Malawi faces a potential decline in foreign exchange inflows amounting to $177 million (about K310 billion), or 6.3 percent of the country’s annual import bill this year following the cancellation of United States foreign aid, it has emerged.

In its analysis of the economic and welfare implications of the reduction of US foreign assistance in Malawi, International Food Policy Research Institute (Ifpri) says it expects the situation to result in gross domestic product (GDP) loss of $127 million (about K222 billion) this year.

By 2030, Ifpri projects that the six-year cumulative GDP losses will likely amount to $1.3 billion (about K2.3 trillion) with over half-a-million additional people falling into poverty trap.

Reads the analysis in part: “By 2030, Malawi’s economy will be $304 million [about K532 billion] smaller than it would have been in the absence of the US foreign assistance shock.

“The combination of reduced employment opportunities and suppressed wages following the contraction of the service sector and higher costs of living driven by rising import prices affect welfare outcomes in Malawi.”

Ifpri said under the current exchange rate regime, the official rate of the kwacha does not respond to changes in dollar supply, which limits the economy’s ability to self-correct, leading to persistent US dollar shortages.

Based on a list of cancelled and retained awards and information on 2024/25 disbursements, Ifpri estimates that US foreign assistance to Malawi could decline by 59 percent in 2025.

United States Agency for International Development (USAid), the hitherto biggest development agency on the planet, was giving $350 million (about K630 billion) to Malawi annually, according to the US State Department.

That amount is equivalent to roughly 12 percent of the 2024/2025 National Budget and represents just over a third of the country’s annual export earnings, according to Ifpri calculations.

Following the aid cut, Reserve Bank of Malawi (RBM) said it is devising strategies to cushion the economy from the impact of the temporary ban on foreign aid imposed by the US.

RBM spokesperson Boston Maliketi Banda is on record as having said the temporary ban on foreign aid is a concern for many developing countries, including Malawi.

“This is one of the reasons the governor [of RBM] has embarked on an engagement drive with key stakeholders to collaboratively develop practical and implementable strategies to address such shocks and sustainably address the forex supply shortages in the country,” he said.

Catholic University economics lecturer Greenson Nyirenda said in an interview on Wednesday that the loss could worsen the country’s foreign exchange crisis, which has dampened forex reserves to less than three months of import cover.

“The funding by international organisations remains one of the significant sources of forex for countries such as Malawi that have low exportation capacity. This will hit them hard,” he said.

Scotland-based Malawian economist Velli Nyirongo warned that reduction in foreign exchange reserves could weaken the government’s ability to meet external obligations and destabilise the exchange rate.

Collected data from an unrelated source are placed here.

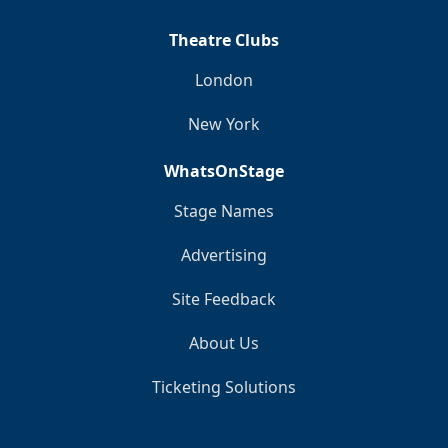
Theatre Clubs
London
New York
WhatsOnStage
Stage Names
Advertising
Site Feedback
About Us
Ticketing Solutions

As of January 31 2025, the country’s total foreign exchange reserves increased by 7.5 percent to $570.6 million (about K1 trillion) from $530.9 million (about K929 billion) in December 2024.

The import cover improved to 2.3 months from 2.1 months during the period under review.

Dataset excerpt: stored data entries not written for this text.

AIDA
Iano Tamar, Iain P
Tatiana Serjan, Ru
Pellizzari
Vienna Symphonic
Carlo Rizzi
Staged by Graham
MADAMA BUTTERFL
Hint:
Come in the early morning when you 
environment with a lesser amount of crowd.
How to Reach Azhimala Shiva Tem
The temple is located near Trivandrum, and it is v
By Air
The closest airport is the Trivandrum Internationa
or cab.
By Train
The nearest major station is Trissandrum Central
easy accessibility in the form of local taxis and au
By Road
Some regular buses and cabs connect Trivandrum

Whiile during the same period the previous year, the total foreign exchange reserves were at $576.7 million (about K1 trillion), which translated to 2.3 months of import covr.

In December last year, the Malawi Government introduced a new set of foreign exchange controls that would require public institutions, including research institutions and public universities with donor-funded projects to open foreign-currency denominated accounts at RBM.